Выйдя на знакомые поля позади своего дома, художник замедлил шаг, но у его движения все же и на сей раз была какая-то цель. Он, казалось, будто бы потихоньку добивается чего-то, хотя невозможно было предположить, что в том смешанном лесу нашлось бы нечто особенное. На тропинке он и остановился, его взгляд казался точно таким же, как тогда на озере: вроде бы прислушивающимся, — теперь, однако же, глаза его смотрели, действительно смотрели в глубь леса и на его «дно», заросшее мхами и папоротником, раскинувшееся и исчезающее где-то за лабиринтом кустов, замшелыми бугорками пней и самими стволами. Но эта, темнее ночи, влажно пахучая и по сути своей какая-то зыбкая глубь леса казалась несомненно реальной. Только и всего. Она никак не «смотрела» на одинокого путника и ни на миг не изменялась сама под его взглядом. Человек, свернувший с дороги и вступивший в ее владения, был наверняка в том состоянии, когда ничего особенного и не ждут.

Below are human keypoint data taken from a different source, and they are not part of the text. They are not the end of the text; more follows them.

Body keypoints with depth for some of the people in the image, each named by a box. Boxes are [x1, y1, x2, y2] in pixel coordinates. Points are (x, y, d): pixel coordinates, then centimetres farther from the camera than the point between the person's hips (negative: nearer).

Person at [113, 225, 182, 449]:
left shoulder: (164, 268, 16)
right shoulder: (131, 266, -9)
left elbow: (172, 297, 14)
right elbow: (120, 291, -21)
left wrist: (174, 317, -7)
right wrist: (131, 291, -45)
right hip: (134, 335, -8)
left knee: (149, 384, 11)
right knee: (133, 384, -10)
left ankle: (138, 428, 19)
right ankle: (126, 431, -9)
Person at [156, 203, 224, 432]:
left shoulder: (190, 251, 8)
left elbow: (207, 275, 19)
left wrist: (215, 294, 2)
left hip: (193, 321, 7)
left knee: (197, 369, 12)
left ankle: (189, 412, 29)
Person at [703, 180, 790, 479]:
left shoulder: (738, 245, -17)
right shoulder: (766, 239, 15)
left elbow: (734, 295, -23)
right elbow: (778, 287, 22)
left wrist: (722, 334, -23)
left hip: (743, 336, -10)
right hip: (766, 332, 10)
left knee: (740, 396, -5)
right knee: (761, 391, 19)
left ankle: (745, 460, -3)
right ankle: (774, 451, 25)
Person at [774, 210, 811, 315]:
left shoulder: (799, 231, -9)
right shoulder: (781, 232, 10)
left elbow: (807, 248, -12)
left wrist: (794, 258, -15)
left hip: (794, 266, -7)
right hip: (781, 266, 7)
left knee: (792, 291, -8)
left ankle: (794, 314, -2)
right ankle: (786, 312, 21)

Распахнув глаза, художник свернул с дороги в лес, сделал несколько шагов и опять остановился. Насколько он продвинулся вперед, настолько же продвинулся и предел его видимости. Ничем и никем не потревоженный художник опять сделал несколько шагов, остановился и зашагал опять. Он обернулся — дорога уже не была видна. Он поглядел по сторонам — видимость была на несколько сажень во всех направлениях, — убедился, что стоит посередине сдавленного со всех сторон пространства, по неясному краю которого кружит суровая, абсолютная безнадежность. Малость неба, светившая в то место, была лишь крохотным прорывом, глазочком, не дававшим представления обо всем небе, также как кожа, виднеющаяся сквозь прореху в одежде, будь этот виднеющийся кусочек сколь угодно гладкий и белый, не дает полного представления обо всей той божественной драгоценности, которая скрыта одеждой.

Художник стоял там, и какая-то часть его сознания была подобна мрачной глубине леса. «Чего ты так мечешься? Что изменится от этого? Ты ведь на сей раз совершенно ничтожен. Знаешь же, что все равно ни на что особенное не решишься. Так чего же стоишь с таким видом посреди болотистой чащи?» Вот что ощущала одна часть сознания, и казалось, что тесное пространство вокруг, в пределах видимости, сочувствовало ему, было с ним согласно.

Художник еще прошел вперед, похоже, поискал подходящее место и, найдя такое, сел. Он, как давеча и Юкка Меттяля, сел на кочку. И тут он почувствовал себя более уверенно, больше не возникали вопросы вроде тех, что мучили его только что: о смысле собственного существования. Осталось просто тихое, совершенно отрешенное от всего происходящего ощущение самого себя, и только. И ни одна птица не перелетала в таком лесу, не было ни ночных бабочек, ни других насекомых. Царил лишь запах, тот особый глубинный запах сырой лесной чащи. Здесь можно было делать что угодно, не было ни одного свидетеля, которого следовало бы побаиваться, стесняться…

И постепенно, постепенно лицо сидящего на кочке мужчины стало понемногу, понемногу кривиться, а глаза, по-детски расширенные, в это же самое время неподвижно уставились на что-то несуществующее. В какой-то момент выражение этого лица можно было бы счесть за гримасу безумия, — если не знать ничего о его прошлом и настоящем, можно было бы подумать, что сюда явился помешанный. Время от времени лицо застывало, воображение напрягалось и пыталось, как только могло, укрупнять те мелкие детали… Мужчина думал о детях, которых только что видел в их смятых постелях, усиливал в себе ощущение их явной беззащитности, их полной неуверенности на этом жизненном пути, начало которого для них положил он сам. Отец представлял себе каждого таким, каким тот спит сейчас там, в комнате, где витали мрачные воспоминания, и он думал об известных слабостях их характеров и трогательных маленьких достоинствах, которых, однако, хватило бы лишь на то, чтобы растрогать смотрящего на них отца, и ни на что больше. Он-то лучше кого-либо знал и чувствовал, насколько хрупким, беспомощным было все, насколько зависит от случая судьба членов этого семейства, оставшихся там, в комнатах. И особенно того из них, который забрел сюда и сел тут на кочку.